INPUT DATA section start

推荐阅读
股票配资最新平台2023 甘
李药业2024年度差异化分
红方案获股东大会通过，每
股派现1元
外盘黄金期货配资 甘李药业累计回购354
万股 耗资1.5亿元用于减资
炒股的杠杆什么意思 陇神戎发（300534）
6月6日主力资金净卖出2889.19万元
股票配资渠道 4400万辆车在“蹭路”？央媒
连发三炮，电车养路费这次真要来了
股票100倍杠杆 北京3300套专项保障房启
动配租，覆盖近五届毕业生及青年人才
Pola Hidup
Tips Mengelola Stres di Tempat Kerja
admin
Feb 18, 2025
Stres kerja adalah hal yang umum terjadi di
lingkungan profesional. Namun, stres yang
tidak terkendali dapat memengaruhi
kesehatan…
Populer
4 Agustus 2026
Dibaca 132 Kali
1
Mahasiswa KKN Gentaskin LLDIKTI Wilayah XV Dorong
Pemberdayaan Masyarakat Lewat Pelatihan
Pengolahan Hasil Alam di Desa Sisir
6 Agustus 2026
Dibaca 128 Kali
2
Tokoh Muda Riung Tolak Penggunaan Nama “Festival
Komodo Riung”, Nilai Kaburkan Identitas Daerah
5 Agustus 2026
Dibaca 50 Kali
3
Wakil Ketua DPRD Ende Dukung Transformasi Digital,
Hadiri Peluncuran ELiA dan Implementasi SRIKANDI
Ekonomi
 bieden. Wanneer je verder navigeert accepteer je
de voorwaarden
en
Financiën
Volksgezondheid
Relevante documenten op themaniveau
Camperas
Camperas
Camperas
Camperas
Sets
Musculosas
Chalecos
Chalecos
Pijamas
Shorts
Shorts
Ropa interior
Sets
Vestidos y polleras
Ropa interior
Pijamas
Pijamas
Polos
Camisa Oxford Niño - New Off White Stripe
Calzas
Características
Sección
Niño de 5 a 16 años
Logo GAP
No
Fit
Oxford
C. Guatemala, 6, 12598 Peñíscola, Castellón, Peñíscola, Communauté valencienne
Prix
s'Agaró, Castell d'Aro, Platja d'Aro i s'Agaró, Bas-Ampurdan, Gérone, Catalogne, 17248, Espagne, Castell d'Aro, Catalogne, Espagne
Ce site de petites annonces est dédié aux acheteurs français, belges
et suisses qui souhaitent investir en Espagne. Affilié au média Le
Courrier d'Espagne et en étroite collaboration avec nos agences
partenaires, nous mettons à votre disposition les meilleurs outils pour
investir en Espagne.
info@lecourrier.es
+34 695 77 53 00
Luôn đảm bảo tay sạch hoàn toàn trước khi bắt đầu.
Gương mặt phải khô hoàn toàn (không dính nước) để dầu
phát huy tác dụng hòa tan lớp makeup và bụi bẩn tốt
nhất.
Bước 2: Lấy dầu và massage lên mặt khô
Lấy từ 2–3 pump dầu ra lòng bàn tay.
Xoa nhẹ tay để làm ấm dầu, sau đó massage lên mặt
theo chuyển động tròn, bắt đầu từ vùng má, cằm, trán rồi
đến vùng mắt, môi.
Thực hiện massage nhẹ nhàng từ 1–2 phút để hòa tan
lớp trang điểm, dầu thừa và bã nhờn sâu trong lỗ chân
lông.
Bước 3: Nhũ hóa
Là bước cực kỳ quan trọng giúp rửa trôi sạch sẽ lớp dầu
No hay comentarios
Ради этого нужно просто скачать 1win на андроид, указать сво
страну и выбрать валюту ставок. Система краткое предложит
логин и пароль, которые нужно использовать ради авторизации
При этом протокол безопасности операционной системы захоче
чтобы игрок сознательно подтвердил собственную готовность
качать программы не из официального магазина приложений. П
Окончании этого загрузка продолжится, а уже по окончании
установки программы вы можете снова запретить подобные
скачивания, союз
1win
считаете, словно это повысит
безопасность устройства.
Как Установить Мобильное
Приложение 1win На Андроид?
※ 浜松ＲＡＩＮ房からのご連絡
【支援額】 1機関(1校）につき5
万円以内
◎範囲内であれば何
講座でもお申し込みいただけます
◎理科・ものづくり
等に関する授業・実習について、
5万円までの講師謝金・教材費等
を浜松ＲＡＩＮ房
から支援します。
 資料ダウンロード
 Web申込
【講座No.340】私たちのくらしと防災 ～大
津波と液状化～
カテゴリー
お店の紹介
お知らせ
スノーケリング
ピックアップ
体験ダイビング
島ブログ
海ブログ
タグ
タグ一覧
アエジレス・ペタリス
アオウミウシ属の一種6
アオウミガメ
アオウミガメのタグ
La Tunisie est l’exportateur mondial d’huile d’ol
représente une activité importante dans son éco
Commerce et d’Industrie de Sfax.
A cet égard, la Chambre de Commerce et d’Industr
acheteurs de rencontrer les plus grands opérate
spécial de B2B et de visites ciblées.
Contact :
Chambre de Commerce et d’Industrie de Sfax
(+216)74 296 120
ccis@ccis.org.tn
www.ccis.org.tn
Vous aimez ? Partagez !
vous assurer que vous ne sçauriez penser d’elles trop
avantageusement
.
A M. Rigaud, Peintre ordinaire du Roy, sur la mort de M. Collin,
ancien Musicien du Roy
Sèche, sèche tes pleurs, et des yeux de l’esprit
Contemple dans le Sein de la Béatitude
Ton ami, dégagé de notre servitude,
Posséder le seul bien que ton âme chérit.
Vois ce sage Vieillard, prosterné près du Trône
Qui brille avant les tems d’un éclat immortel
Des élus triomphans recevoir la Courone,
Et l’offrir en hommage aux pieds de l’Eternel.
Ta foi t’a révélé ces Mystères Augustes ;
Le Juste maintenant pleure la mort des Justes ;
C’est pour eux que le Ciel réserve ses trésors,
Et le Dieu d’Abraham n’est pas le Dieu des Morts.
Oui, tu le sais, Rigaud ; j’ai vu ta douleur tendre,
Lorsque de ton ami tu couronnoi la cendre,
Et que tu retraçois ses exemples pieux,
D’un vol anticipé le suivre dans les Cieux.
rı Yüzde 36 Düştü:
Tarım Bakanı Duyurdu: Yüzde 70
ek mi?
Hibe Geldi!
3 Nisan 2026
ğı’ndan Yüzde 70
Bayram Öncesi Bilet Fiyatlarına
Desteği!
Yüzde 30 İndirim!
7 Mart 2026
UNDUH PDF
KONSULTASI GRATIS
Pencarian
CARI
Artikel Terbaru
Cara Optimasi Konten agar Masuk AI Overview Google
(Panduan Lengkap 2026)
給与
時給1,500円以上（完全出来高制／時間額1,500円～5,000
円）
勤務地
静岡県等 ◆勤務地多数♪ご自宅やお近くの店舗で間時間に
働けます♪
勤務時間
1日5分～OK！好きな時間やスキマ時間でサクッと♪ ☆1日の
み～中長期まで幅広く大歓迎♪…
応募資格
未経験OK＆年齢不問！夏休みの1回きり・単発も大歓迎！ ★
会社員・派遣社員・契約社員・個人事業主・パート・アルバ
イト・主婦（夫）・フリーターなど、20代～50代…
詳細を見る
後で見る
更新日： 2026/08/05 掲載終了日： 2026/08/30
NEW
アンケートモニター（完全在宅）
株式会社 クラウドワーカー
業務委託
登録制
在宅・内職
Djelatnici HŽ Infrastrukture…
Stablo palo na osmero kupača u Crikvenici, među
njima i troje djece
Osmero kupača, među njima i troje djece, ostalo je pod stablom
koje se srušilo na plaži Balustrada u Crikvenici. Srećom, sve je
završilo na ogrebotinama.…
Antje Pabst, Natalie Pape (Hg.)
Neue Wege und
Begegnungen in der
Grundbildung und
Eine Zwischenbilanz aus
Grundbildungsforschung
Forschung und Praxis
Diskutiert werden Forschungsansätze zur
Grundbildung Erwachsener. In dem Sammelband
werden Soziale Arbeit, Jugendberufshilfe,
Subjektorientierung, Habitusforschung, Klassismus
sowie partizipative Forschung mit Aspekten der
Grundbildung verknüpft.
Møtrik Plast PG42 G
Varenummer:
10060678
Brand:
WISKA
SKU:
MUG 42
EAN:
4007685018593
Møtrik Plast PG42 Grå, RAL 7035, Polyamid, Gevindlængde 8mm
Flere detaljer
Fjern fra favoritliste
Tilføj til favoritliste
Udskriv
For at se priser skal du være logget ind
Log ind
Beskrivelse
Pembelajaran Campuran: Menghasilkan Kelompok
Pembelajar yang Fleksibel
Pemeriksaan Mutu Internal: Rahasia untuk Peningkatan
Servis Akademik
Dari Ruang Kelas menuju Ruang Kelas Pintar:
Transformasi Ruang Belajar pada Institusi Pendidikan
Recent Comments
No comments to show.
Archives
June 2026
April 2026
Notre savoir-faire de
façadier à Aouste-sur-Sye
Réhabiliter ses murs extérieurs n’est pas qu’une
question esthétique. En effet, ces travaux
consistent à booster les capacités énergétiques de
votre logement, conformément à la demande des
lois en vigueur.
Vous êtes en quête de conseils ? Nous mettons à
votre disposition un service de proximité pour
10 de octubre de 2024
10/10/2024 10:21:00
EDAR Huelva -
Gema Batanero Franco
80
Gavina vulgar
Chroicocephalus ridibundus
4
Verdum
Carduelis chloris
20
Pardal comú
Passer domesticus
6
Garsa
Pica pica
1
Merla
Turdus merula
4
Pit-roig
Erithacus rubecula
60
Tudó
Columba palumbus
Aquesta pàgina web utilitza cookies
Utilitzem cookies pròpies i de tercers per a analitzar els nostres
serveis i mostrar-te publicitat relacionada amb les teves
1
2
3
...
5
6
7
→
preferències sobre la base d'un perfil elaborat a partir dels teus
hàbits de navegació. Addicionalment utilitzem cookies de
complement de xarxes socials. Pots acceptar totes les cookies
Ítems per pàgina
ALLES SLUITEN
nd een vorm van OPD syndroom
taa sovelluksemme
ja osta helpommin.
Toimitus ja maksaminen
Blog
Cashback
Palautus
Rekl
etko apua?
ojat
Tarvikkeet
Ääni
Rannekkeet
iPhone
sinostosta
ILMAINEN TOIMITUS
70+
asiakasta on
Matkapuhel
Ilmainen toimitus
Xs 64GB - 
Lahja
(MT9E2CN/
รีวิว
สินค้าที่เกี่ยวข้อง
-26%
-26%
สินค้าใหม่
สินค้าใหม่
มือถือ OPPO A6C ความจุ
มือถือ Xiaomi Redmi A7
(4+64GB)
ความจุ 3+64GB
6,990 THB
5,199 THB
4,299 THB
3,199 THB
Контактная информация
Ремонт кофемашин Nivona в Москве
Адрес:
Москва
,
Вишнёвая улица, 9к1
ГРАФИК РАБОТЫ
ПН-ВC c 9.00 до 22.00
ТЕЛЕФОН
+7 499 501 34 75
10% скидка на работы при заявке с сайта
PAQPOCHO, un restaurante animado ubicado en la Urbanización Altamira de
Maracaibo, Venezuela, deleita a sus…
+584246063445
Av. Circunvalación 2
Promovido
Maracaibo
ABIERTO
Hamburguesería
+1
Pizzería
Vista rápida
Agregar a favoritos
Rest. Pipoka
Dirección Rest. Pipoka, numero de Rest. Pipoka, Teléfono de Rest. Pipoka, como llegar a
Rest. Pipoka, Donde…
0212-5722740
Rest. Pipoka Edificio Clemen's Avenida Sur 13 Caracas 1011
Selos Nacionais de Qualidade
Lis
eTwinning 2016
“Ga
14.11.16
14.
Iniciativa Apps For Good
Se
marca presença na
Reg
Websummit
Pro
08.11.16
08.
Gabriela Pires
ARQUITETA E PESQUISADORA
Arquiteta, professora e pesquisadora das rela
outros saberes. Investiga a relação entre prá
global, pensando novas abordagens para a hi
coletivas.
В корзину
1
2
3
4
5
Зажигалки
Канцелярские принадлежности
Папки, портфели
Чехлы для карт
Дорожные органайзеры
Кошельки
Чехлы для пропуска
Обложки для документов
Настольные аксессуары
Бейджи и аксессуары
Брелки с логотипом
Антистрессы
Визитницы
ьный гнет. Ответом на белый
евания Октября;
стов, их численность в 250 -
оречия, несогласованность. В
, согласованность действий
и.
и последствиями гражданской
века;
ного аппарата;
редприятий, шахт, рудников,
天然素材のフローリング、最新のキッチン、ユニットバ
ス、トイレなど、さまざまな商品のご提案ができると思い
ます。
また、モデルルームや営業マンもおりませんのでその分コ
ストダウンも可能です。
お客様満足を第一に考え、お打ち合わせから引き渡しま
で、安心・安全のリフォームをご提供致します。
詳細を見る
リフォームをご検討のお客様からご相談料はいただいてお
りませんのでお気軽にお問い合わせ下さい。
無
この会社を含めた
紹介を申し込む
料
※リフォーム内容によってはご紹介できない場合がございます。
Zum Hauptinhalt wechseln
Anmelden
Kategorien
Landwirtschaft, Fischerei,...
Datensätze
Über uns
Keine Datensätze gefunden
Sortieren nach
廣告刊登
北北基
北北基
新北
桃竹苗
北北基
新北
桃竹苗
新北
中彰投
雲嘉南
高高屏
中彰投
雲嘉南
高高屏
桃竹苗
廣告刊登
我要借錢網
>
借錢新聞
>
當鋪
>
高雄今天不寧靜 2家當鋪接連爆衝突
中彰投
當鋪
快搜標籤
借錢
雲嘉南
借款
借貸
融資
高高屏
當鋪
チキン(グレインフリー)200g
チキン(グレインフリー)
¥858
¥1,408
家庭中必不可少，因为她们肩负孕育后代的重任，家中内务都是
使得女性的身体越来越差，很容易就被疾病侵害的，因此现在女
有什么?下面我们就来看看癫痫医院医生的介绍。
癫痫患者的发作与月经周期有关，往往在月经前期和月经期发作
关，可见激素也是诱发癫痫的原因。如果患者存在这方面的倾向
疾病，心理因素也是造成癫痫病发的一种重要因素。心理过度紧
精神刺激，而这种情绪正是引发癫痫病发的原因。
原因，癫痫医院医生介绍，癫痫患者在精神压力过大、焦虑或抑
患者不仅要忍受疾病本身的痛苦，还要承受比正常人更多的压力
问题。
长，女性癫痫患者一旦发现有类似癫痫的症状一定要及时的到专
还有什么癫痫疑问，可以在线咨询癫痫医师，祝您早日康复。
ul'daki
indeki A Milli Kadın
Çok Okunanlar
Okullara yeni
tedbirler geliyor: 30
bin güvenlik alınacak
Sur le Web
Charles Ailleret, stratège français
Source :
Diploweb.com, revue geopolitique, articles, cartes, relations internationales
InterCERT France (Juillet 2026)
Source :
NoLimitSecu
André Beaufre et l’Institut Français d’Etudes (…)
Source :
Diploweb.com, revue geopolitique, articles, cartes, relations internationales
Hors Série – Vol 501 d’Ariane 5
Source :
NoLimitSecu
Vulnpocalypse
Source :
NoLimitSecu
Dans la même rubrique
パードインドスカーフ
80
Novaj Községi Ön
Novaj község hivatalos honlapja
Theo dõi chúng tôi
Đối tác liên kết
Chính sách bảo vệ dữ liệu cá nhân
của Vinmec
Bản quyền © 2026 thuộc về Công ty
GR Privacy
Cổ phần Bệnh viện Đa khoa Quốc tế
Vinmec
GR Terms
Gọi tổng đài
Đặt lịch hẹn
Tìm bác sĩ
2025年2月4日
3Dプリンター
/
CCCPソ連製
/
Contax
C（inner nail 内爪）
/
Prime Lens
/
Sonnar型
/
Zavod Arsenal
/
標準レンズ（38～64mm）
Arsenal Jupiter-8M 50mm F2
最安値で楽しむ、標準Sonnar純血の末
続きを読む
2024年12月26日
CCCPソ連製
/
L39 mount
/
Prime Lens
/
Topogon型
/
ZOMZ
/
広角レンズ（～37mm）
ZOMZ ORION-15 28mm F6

INPUT DATA section end

- **TASK OBJECTIVE**:
Reproduce the data word for word from the very first line through the line that contains "Pengolahan Hasil Alam di Desa Sisir", including both of those lines.

- **WORKED SOLUTION**:
推荐阅读
股票配资最新平台2023 甘
李药业2024年度差异化分
红方案获股东大会通过，每
股派现1元
外盘黄金期货配资 甘李药业累计回购354
万股 耗资1.5亿元用于减资
炒股的杠杆什么意思 陇神戎发（300534）
6月6日主力资金净卖出2889.19万元
股票配资渠道 4400万辆车在“蹭路”？央媒
连发三炮，电车养路费这次真要来了
股票100倍杠杆 北京3300套专项保障房启
动配租，覆盖近五届毕业生及青年人才
Pola Hidup
Tips Mengelola Stres di Tempat Kerja
admin
Feb 18, 2025
Stres kerja adalah hal yang umum terjadi di
lingkungan profesional. Namun, stres yang
tidak terkendali dapat memengaruhi
kesehatan…
Populer
4 Agustus 2026
Dibaca 132 Kali
1
Mahasiswa KKN Gentaskin LLDIKTI Wilayah XV Dorong
Pemberdayaan Masyarakat Lewat Pelatihan
Pengolahan Hasil Alam di Desa Sisir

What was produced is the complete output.